Port Fairy overlooked in mobile phone black spot list

Port Fairy has not been nominated as a problem area during a visit late last year by the parliamentary secretary to Communications Minister Malcolm Turnbull.

Port Fairy has not been nominated as a problem area during a visit late last year by the parliamentary secretary to Communications Minister Malcolm Turnbull.

PORT Fairy has been left off a tentative list of mobile phone black spots despite continuing reception problems for non-Telstra network customers.

Moyne Shire Council mayor James Purcell has revealed the town had not been nominated as a problem area during a visit late last year by the parliamentary secretary to Communications Minister Malcolm Turnbull.

“We didn’t raise it as a problem because most of the locals use Telstra and the reception is pretty good,” he told The Standard last week.

“It’s the internet connection that desperately needs upgrading.” However, Port Fairy Business Association president Ken Brookes is adamant that phone reception is not up to scratch and is not a good image for the town’s reputation.

“Visitors are constantly amazed at the poor quality of phone and internet service,” he said.

“If you were making a lifestyle move to Port Fairy you’d have to be prepared for a few problems in Port Fairy.

“It can be terrible trying to do e-commerce in the town.

“When the parliamentary inquiry group was here we used the word black spot for phones, television and internet.”

Port Fairy resident Rosemary Arnold said she carried two phones because of the unreliable service and described reception as “pathetic”.

Wannon MP Dan Tehan has released a list of towns in his electorate with poor mobile phone coverage and called for municipal councils to make submissions on priority areas.

He nominated Mirra-natwa, Moonambel and Landsborough for fixing under a $100 million government program and also listed several south-west towns as problem spots including Nelson, Casterton, Dartmoor, Gorea, Mount Richmond, Scotts Creek, Timboon, Port Campbell, Simpson, Noorat, Terang district and Skipton.

“I welcome feedback regarding black spots in Wannon so we can keep our list updated and continue to fight for these to be fixed as soon as possible,” he said.

Special mobile phone booster towers were brought into Port Fairy to cope with the huge spike in demand during the annual Folk Festival in March.

The Standard has been told visiting tradies with non-Telstra phones often had to go to the beach area to get reception.

Cr Purcell said Hawkesdale was officially on top of the council’s list as a phone black spot.

“It’s the internet that is a real problem in Port Fairy,” he said. “For example in my office the service speed drops dramatically in the afternoon when the kids arrive home from school.

“You may as well give up trying to use it, because it’s so slow.”

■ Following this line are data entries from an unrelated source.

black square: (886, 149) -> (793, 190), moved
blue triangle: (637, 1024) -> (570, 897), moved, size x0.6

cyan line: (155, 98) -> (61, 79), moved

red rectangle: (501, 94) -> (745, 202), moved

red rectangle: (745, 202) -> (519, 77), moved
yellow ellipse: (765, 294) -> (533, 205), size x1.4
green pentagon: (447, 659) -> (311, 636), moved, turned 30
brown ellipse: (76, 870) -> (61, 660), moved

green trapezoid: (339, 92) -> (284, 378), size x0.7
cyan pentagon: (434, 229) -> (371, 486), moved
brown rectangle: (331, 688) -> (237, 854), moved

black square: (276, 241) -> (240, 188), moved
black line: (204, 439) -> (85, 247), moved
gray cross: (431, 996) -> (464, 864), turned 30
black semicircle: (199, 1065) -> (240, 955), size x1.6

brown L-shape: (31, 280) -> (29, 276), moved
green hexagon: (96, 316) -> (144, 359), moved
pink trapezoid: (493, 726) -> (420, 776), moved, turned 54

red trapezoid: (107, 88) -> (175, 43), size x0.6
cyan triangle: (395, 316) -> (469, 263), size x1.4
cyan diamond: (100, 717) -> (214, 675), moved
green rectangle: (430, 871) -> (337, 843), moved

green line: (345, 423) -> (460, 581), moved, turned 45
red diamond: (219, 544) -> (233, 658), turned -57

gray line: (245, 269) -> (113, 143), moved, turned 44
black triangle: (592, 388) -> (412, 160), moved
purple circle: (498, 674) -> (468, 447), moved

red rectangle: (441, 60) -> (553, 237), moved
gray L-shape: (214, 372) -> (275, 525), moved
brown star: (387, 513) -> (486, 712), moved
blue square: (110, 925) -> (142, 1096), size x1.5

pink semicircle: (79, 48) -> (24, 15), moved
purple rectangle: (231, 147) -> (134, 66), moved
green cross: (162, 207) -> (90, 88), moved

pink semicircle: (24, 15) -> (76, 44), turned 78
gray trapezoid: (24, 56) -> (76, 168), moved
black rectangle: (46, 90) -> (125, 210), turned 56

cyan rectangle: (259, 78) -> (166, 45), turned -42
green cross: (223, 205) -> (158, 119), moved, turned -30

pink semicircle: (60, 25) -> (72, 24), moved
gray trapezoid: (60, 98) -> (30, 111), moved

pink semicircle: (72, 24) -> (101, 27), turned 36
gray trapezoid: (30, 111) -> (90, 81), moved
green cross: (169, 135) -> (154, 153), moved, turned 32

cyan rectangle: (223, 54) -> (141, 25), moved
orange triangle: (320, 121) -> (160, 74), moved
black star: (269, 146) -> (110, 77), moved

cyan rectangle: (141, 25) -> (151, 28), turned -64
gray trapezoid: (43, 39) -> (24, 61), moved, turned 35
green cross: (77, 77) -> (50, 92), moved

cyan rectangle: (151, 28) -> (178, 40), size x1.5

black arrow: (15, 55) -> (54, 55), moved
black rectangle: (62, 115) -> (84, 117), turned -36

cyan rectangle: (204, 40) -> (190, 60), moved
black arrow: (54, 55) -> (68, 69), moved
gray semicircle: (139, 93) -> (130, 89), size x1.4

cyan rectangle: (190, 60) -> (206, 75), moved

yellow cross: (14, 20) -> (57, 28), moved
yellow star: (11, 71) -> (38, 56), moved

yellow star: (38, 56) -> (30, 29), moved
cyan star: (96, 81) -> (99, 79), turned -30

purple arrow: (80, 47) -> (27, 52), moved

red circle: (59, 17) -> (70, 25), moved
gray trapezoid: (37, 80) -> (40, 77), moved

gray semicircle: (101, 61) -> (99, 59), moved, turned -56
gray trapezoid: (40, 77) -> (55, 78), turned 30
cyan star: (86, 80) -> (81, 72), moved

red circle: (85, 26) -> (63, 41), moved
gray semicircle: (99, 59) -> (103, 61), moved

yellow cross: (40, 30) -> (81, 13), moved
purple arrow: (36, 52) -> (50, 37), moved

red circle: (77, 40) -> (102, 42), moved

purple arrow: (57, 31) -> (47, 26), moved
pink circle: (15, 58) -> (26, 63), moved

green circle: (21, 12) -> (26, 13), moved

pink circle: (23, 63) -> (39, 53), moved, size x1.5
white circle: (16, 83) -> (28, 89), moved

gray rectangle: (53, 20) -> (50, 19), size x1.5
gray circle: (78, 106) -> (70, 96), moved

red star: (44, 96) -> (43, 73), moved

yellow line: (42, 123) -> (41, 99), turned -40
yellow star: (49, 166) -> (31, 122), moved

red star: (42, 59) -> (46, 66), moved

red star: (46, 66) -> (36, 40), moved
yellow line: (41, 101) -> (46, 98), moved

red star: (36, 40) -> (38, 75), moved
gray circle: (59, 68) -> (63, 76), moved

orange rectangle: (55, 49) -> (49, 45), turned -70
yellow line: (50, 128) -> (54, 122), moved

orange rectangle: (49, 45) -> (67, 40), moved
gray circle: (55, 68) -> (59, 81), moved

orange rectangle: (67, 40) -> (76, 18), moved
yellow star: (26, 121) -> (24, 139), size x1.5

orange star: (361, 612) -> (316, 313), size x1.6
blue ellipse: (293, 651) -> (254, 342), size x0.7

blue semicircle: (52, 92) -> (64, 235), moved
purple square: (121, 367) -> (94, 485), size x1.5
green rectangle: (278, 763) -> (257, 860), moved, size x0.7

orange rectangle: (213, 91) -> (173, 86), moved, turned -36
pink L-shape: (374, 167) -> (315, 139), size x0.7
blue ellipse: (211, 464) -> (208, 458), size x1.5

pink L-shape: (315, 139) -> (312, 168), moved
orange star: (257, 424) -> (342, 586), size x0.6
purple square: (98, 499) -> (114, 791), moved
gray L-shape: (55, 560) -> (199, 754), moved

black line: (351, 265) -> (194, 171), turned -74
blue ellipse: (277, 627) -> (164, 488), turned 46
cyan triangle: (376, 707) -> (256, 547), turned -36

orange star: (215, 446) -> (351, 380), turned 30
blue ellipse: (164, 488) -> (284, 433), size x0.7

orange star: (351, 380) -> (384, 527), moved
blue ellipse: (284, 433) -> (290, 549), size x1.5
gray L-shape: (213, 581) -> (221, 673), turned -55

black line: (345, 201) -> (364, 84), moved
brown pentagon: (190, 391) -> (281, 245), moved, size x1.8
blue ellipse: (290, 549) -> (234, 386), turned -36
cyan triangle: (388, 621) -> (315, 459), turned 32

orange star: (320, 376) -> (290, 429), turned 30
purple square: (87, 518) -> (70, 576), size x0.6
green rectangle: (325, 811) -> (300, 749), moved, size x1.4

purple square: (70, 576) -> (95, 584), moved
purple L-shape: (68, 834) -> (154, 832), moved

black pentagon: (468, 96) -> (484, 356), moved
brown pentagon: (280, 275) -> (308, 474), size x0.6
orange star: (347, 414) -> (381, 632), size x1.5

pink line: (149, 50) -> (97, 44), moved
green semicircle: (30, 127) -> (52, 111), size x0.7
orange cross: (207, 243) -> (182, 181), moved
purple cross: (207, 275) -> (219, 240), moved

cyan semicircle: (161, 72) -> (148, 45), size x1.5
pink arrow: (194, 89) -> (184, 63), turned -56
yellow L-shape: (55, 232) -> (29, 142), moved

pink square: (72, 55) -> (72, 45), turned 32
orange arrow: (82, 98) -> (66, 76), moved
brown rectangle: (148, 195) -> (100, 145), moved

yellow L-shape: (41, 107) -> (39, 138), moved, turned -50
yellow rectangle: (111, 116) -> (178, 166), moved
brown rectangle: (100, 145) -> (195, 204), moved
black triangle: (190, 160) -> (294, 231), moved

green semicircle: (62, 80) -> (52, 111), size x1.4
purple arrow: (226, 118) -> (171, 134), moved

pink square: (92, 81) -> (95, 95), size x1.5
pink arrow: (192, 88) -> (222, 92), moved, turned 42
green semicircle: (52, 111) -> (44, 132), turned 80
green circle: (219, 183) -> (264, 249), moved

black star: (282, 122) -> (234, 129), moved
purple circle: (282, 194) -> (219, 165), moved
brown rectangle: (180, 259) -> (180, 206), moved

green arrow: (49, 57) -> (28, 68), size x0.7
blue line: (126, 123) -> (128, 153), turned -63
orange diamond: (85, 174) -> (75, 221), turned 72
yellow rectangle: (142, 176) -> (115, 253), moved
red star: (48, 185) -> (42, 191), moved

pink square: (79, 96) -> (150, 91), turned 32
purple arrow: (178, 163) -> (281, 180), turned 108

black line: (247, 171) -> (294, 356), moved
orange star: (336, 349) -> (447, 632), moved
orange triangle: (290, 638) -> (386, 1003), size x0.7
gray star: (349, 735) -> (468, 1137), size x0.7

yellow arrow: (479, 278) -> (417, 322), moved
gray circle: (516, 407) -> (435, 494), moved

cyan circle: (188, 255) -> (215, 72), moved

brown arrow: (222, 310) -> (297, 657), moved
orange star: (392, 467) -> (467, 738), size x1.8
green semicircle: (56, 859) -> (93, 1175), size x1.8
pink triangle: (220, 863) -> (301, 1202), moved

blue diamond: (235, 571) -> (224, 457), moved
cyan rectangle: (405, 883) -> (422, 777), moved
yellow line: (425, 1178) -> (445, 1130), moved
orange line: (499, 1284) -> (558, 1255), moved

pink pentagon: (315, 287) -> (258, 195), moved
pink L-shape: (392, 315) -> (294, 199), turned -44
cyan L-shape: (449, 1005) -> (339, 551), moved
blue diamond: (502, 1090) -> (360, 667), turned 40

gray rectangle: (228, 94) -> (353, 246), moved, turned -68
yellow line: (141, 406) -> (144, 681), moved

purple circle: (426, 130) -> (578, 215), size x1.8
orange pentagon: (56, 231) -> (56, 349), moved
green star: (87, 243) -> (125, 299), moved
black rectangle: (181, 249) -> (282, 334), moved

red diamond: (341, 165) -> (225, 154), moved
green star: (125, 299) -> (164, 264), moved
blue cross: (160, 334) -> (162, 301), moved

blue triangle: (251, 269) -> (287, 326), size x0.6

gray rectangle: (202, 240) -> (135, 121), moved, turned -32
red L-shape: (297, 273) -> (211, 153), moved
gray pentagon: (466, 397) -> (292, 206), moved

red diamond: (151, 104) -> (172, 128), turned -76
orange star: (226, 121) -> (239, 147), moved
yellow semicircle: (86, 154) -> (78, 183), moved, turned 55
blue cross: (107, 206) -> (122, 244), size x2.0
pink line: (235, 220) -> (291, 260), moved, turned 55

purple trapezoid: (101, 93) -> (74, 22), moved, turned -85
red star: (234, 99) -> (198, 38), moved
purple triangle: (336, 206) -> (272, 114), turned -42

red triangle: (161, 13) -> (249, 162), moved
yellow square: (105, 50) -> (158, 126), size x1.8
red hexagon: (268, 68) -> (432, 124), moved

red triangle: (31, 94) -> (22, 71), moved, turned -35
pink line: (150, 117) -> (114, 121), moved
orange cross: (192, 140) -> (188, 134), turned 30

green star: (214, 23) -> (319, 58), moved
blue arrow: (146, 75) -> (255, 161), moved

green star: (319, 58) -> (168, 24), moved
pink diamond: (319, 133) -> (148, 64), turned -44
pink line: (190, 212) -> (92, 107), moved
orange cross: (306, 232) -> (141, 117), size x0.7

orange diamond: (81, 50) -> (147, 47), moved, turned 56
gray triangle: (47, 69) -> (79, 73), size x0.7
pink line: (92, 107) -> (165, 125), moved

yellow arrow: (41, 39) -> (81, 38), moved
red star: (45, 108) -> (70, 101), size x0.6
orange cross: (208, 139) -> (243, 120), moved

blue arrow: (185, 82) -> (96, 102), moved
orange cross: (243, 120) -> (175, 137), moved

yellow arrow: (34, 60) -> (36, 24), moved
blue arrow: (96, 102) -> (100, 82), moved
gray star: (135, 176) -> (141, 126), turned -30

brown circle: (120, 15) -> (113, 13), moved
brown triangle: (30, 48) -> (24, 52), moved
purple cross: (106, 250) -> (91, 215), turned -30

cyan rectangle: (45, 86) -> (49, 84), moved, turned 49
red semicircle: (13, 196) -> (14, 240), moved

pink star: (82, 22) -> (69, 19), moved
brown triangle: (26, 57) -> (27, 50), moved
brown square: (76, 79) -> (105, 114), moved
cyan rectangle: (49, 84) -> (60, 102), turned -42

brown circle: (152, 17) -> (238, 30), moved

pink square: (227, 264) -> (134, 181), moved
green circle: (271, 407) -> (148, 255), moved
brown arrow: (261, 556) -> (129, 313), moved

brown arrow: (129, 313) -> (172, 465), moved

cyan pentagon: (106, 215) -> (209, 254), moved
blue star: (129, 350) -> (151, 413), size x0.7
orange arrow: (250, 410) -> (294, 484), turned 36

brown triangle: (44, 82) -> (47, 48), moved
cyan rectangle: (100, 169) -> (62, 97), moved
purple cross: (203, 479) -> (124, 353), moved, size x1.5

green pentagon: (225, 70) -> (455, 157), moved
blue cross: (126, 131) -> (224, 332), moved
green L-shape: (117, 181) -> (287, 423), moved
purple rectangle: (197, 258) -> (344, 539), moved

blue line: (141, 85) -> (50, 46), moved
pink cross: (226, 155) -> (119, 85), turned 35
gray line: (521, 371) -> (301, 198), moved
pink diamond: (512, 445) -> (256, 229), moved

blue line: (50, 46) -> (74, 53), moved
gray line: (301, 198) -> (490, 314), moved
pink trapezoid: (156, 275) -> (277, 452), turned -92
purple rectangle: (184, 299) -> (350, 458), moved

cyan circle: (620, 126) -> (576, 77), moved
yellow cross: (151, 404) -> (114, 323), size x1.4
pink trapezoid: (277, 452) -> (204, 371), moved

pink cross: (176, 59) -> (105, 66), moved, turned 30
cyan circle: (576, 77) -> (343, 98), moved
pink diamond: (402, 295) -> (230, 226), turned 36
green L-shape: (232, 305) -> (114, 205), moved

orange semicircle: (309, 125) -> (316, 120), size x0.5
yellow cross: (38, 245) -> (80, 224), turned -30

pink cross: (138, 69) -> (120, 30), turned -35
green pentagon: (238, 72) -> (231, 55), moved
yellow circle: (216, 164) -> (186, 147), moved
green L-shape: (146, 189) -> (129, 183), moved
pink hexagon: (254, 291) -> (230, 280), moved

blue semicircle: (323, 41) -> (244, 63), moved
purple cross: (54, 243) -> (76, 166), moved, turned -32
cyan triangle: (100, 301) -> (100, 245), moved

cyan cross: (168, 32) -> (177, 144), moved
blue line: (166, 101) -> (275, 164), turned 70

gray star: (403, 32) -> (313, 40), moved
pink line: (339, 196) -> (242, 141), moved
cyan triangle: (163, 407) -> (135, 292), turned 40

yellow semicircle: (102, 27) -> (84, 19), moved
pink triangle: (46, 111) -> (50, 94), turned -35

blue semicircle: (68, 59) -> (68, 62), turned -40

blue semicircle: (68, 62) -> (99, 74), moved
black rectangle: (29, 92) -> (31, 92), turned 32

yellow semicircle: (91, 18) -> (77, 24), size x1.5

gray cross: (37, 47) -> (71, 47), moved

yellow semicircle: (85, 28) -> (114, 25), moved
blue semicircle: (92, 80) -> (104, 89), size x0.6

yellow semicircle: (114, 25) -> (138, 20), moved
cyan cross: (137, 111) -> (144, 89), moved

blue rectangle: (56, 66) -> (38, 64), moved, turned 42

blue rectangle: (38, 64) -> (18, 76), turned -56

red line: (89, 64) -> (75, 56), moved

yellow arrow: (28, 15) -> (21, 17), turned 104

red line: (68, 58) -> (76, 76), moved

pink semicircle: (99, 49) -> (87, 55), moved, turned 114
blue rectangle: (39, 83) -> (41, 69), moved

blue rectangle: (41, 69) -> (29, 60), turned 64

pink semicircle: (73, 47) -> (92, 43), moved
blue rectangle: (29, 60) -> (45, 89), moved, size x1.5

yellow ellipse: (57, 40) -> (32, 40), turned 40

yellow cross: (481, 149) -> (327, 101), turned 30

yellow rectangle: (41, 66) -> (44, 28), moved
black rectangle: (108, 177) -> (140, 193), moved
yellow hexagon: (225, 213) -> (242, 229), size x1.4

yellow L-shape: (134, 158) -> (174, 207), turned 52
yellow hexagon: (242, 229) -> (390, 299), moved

Great South Coast Group chairman Cr Chris O’Connor who is also Corangamite Shire Council mayor said lobbying must continue for the areas without adequate coverage.

“While 90 per cent of people in our shire have good coverage we can’t forget the 10 per cent which don’t enjoy what should be a basic right,” he said.

“It’s vital in emergencies and if you are a farmer or business operator it can be very difficult to contact customers.

“I advise people in poor coverage areas to contact their local council to lobby on their behalf.”

Cavendish resident and candidate for the forthcoming state elections, Katrina Rainsford, said revenue from the fire services levy should be used to fix black spots.

She claimed federal and state governments had limited their contributions to fixing the problem and local government would be expected to pay the gap.

Cr O’Connor said councils had a role to advocate for better service, not to fund infrastructure.